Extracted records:
=== Section Start ===
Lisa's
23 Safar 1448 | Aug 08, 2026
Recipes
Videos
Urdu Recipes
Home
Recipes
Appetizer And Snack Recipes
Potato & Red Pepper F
=== Section End ===
=== Section Start ===
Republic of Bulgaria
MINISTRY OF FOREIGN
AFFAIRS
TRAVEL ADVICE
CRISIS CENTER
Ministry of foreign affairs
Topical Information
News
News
=== Section End ===
Task description |
Only the count should be given: the number of lines in the entries above containing the word "Recipes".

Your solution |
4